The Financial Conduct Authority (FCA) has today launched a call for input on the review of retained provisions of the Consumer Credit Act 1974 (CCA).
The review will consider whether particular CCA provisions remain appropriate or should be modified, updated, or replaced by FCA rules or guidance, to maintain the right degree of consumer protection.
Christopher Woolard, director of strategy and competition at the regulator, said: “This is a real opportunity for everyone with an interest in consumer credit to help us plan our review and to shape the regime.
“We are looking forward to working with consumer groups, trade bodies, firms and others to help ensure that regulation remains appropriate in a fast-changing market.”
The call for input seeks initial views from stakeholders on:
• Whether to prioritise particular provisions for review;
• Whether provisions should be considered for earlier review;
• How best to engage with stakeholders.
Reasons for prioritising provisions for review might include that they provide particular benefits for consumers, or are particularly burdensome on firms without a commensurate benefit, or are particularly complex.

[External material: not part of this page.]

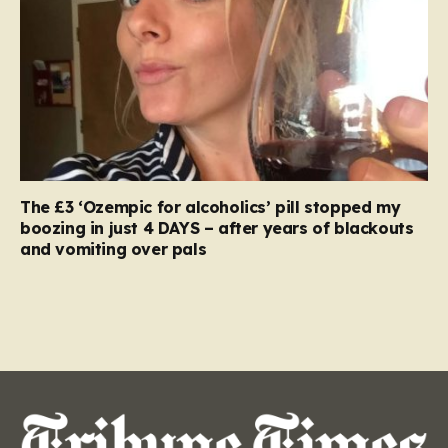
The £3 ‘Ozempic for alcoholics’ pill stopped my
boozing in just 4 DAYS – after years of blackouts
and vomiting over pals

Equally, the FCA may decide not to review substantively provisions which are working well or where there is limited flexibility, or where FCA rules could not adequately replicate existing provisions.
Fiona Hoyle, head of consumer and mortgage finance at the Finance & Leasing Association (FLA), said: “We welcome this long-awaited review of the remaining provisions of the CCA, and have already suggested to the FCA a list of out-dated provisions where changes are needed.
“For instance, the wording of statutory notices required to be sent to customers in financial difficulties is abrupt and not in keeping with modern customer service – and a long history of overly complex provisions have, on occasion, left customers and firms with no choice but to seek clarity through litigation.
“We’ll be seeking our members’ input to help make sure that we get a regime fit for the 21st century.”
The call for input closes on May 18 2016. The FCA will finalise the scope of the review in light of responses and publish an update by the fourth quarter of 2016.